Freddie Joe Nunn

No. 53, 78, 50, 93
- Position: Linebacker

Personal information
- Born: April 9, 1962 Noxubee County, Mississippi, U.S.
- Died: October 16, 2021 (aged 59) Tyler, Texas, U.S.
- Listed height: 6 ft 5 in (1.96 m)
- Listed weight: 262 lb (119 kg)

Career information
- High school: Nanih Waiya School (Winston County, Mississippi)
- College: Ole Miss
- NFL draft: 1985: 1st round, 18th overall pick

Career history
- St. Louis / Phoenix Cardinals (1985–1993); Indianapolis Colts (1994–1996);

Awards and highlights
- First-team All-American (1984); First-team All-SEC (1984);

Career NFL statistics
- Total tackles: 450
- Sacks: 67.5
- Fumble recoveries: 14
- Stats at Pro Football Reference

= Freddie Joe Nunn =

American football player (1962–2021)

Freddie Joe Nunn (April 9, 1962 – October 16, 2021) was an American professional football player who was a linebacker in the National Football League (NFL). He spent most of his career with the St.Louis / Phoenix Cardinals and retired as the franchise's all-time sacks leader.

Nunn was born in Noxubee County, Mississippi and played scholastically at Nanih Waiya School in neighboring Winston County. He played collegiately for the Ole Miss Rebels, where, as a senior, he was honored by United Press International (UPI) as a first-team All-American.

Nunn was selected by the St. Louis Cardinals in the first round (18th overall) of the 1985 NFL draft. He started his career as a defensive end and later moved to the linebacker position. He played for the Cardinals organization from 1985 to 1993, and for the Indianapolis Colts from 1994 to 1996. In his career, Nunn played in 157 games and recorded 67.5 sacks.

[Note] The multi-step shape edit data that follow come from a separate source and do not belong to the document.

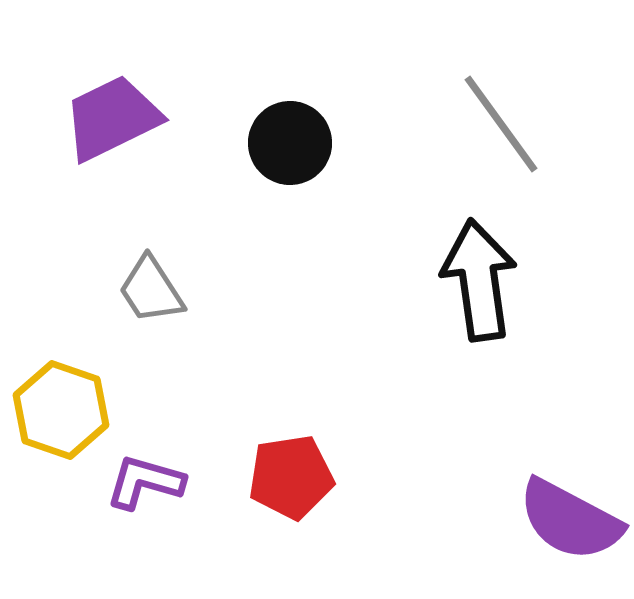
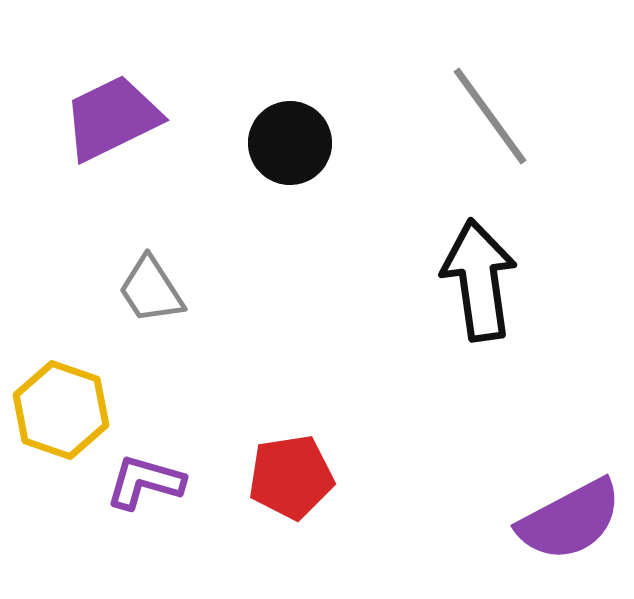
gray line: moved 11 px left, 8 px up
purple semicircle: rotated 56 degrees counterclockwise
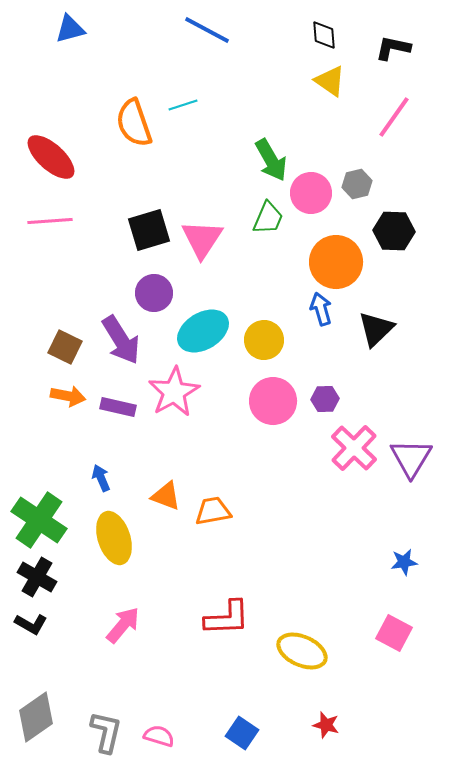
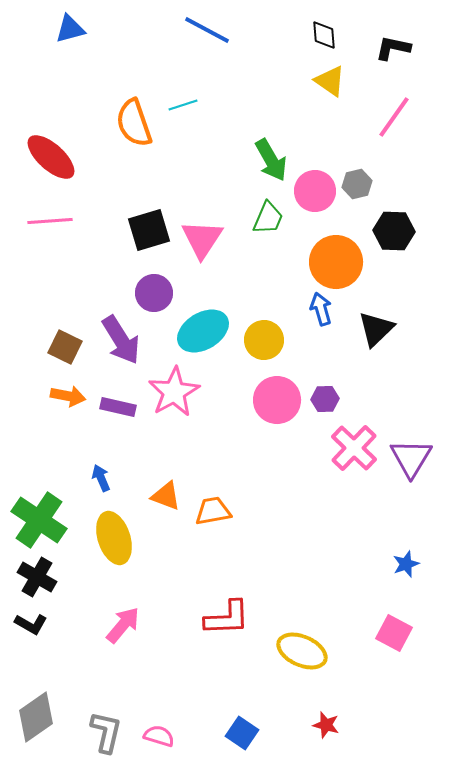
pink circle at (311, 193): moved 4 px right, 2 px up
pink circle at (273, 401): moved 4 px right, 1 px up
blue star at (404, 562): moved 2 px right, 2 px down; rotated 12 degrees counterclockwise
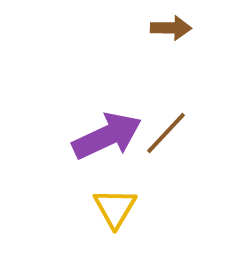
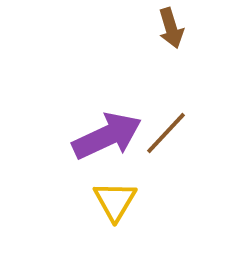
brown arrow: rotated 72 degrees clockwise
yellow triangle: moved 7 px up
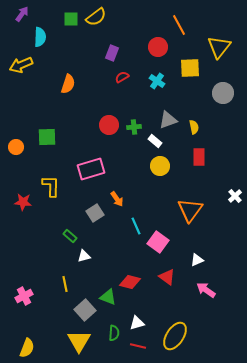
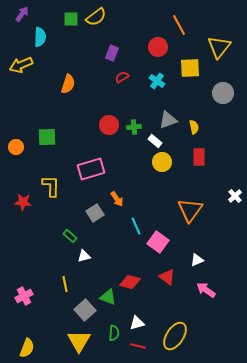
yellow circle at (160, 166): moved 2 px right, 4 px up
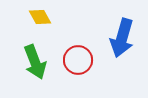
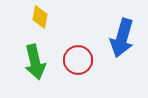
yellow diamond: rotated 40 degrees clockwise
green arrow: rotated 8 degrees clockwise
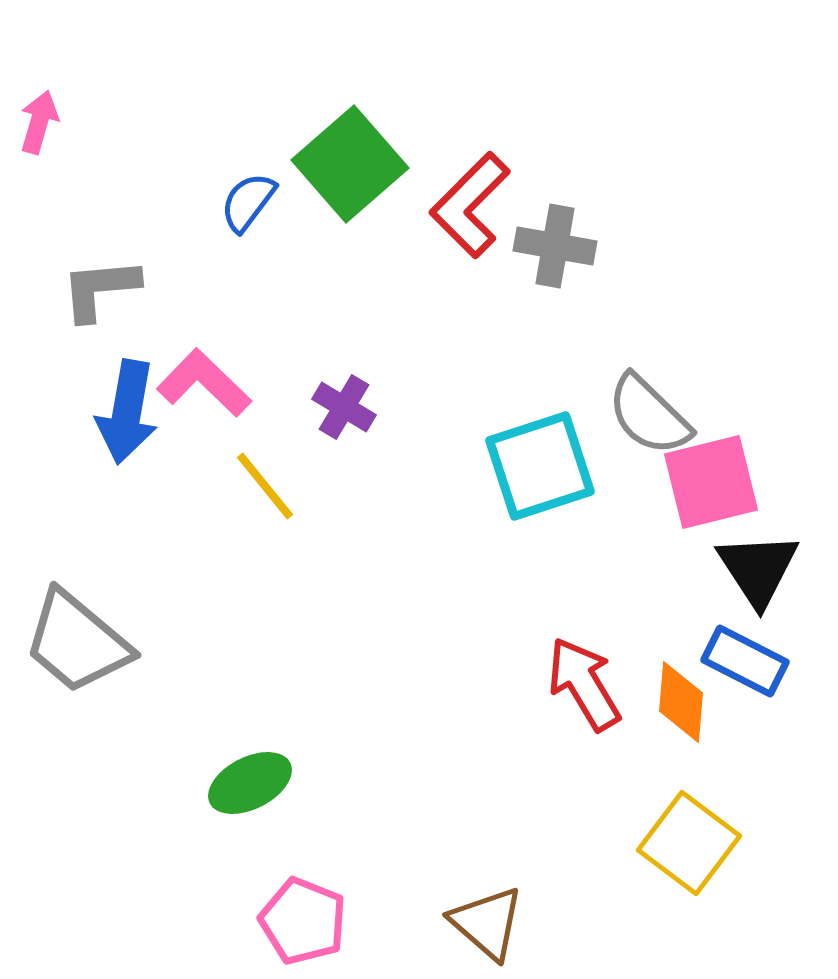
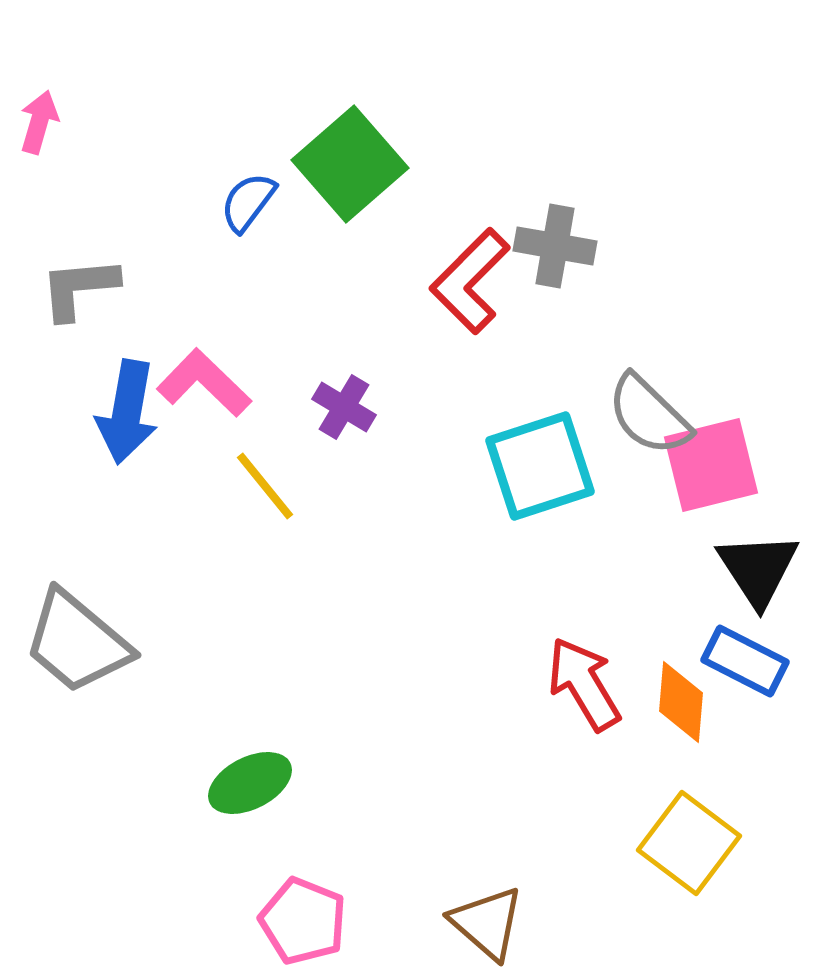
red L-shape: moved 76 px down
gray L-shape: moved 21 px left, 1 px up
pink square: moved 17 px up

At the time of his death on October 16, 2021, Nunn's 66.5 sacks as a Cardinal stood as an official franchise record. When Cardinals linebacker Chandler Jones broke that record in a game played only three weeks after Nunn's death, Jones paid tribute to Nunn by revealing a t-shirt worn under his jersey bearing Nunn's name and portrait.